The source project of this merge request has been removed.
Async VM bind PoC
Put together a PoC based on @danvet 'Option 3: Recoverable vm' on the list with a few twists:
- No need for VM_UNBIND_FOR_MEMORY_RECLAIM flag, just don't set the async flag when VM unbind during reclaim
- Uses user memory + ufence to report VM bind error which kicks off reclaim (NIY, but super simple to do so, have uAPI header)
- async VM binds never actually fail (e.g. the user never needs to resubmit them), rather after the reclaim completion is signaled via XE_VM_BIND_OP_RESTART the errored async VM bind is retried
Implemented in last 11 patches which should tell a fairly clean story.

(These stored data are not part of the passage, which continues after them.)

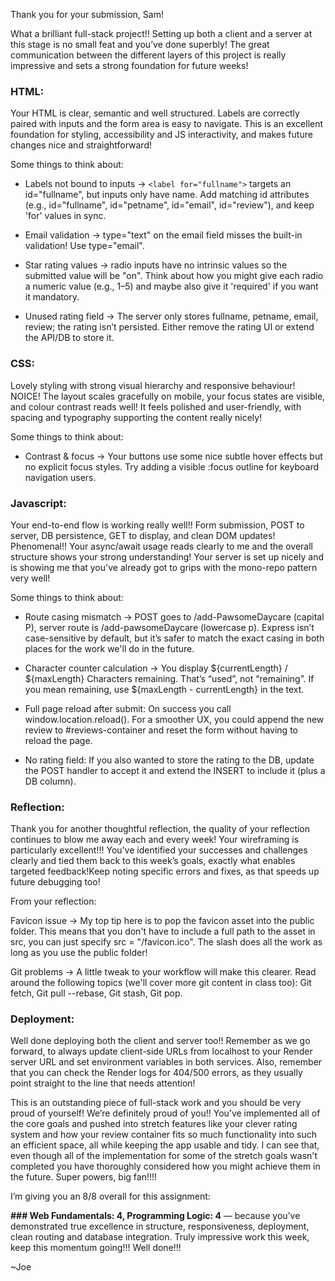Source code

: Thank you for your submission, Sam!

What a brilliant full-stack project!! Setting up both a client and a server at this stage is no small feat and you’ve done superbly! The great communication between the different layers of this project is really impressive and sets a strong foundation for future weeks!

### HTML:

Your HTML is clear, semantic and well structured. Labels are correctly paired with inputs and the form area is easy to navigate. This is an excellent foundation for styling, accessibility and JS interactivity, and makes future changes nice and straightforward!

Some things to think about:

- Labels not bound to inputs -> `<label for="fullname">` targets an id="fullname", but inputs only have name. Add matching id attributes (e.g., id="fullname", id="petname", id="email", id="review"), and keep 'for' values in sync.

- Email validation -> type="text" on the email field misses the built-in validation! Use type="email".

- Star rating values -> radio inputs have no intrinsic values so the submitted value will be "on". Think about how you might give each radio a numeric value (e.g., 1–5) and maybe also give it 'required' if you want it mandatory.

- Unused rating field -> The server only stores fullname, petname, email, review; the rating isn’t persisted. Either remove the rating UI or extend the API/DB to store it.

### CSS:

Lovely styling with strong visual hierarchy and responsive behaviour! NOICE!
The layout scales gracefully on mobile, your focus states are visible, and colour contrast reads well! It feels polished and user-friendly, with spacing and typography supporting the content really nicely!

Some things to think about:

- Contrast & focus -> Your buttons use some nice subtle hover effects but no explicit focus styles. Try adding a visible :focus outline for keyboard navigation users.

### Javascript:

Your end-to-end flow is working really well!! Form submission, POST to server, DB persistence, GET to display, and clean DOM updates! Phenomenal!! Your async/await usage reads clearly to me and the overall structure shows your strong understanding! Your server is set up nicely and is showing me that you've already got to grips with the mono-repo pattern very well!

Some things to think about:

- Route casing mismatch -> POST goes to /add-PawsomeDaycare (capital P), server route is /add-pawsomeDaycare (lowercase p). Express isn’t case-sensitive by default, but it’s safer to match the exact casing in both places for the work we'll do in the future.

- Character counter calculation -> You display ${currentLength} / ${maxLength} Characters remaining. That’s “used”, not “remaining”. If you mean remaining, use ${maxLength - currentLength} in the text.

- Full page reload after submit: On success you call window.location.reload(). For a smoother UX, you could append the new review to #reviews-container and reset the form without having to reload the page.

- No rating field: If you also wanted to store the rating to the DB, update the POST handler to accept it and extend the INSERT to include it (plus a DB column).

### Reflection:

Thank you for another thoughtful reflection, the quality of your reflection continues to blow me away each and every week! Your wireframing is particularly excellent!!!
You’ve identified your successes and challenges clearly and tied them back to this week’s goals, exactly what enables targeted feedback!Keep noting specific errors and fixes, as that speeds up future debugging too!

From your reflection:

Favicon issue ->
My top tip here is to pop the favicon asset into the public folder. This means that you don't have to include a full path to the asset in src, you can just specify src = "/favicon.ico". The slash does all the work as long as you use the public folder!

Git problems ->
A little tweak to your workflow will make this clearer. Read around the following topics (we'll cover more git content in class too):
Git fetch,
Git pull --rebase,
Git stash,
Git pop.

### Deployment:

Well done deploying both the client and server too!! Remember as we go forward, to always update client-side URLs from localhost to your Render server URL and set environment variables in both services. Also, remember that you can check the Render logs for 404/500 errors, as they usually point straight to the line that needs attention!

This is an outstanding piece of full-stack work and you should be very proud of yourself! We’re definitely proud of you!! You’ve implemented all of the core goals and pushed into stretch features like your clever rating system and how your review container fits so much functionality into such an efficient space, all while keeping the app usable and tidy.
I can see that, even though all of the implementation for some of the stretch goals wasn't completed you have thoroughly considered how you might achieve them in the future.
Super powers, big fan!!!!

I’m giving you an 8/8 overall for this assignment:

**### Web Fundamentals: 4, Programming Logic: 4** — because you’ve demonstrated true excellence in structure, responsiveness, deployment, clean routing and database integration. Truly impressive work this week, keep this momentum going!!! Well done!!!

~Joe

Mostly working, https://gitlab.freedesktop.org/drm/xe/igt-gpu-tools/-/merge_requests/4, passes or at least doesn't hang 85% of the time with async binds (100% non-hangs with sync binds). Not worried about the hang, just got to root cause.
Opens:
- @danvet getting a DRM_XE_SYNC_SYNCOBJ out of a VM bind didn't work without adding a async_op_fence to occupy syncobj fence slot. I know you have mentioned that syncobj support future fences, would that be the DRM_XE_SYNC_TIMELINE_SYNCOBJ semantic? If that works without async_op_fence (haven't tried this), perhaps we drop DRM_XE_SYNC_SYNCOBJ or disallow this with an async bind?
Edited by Matthew Brost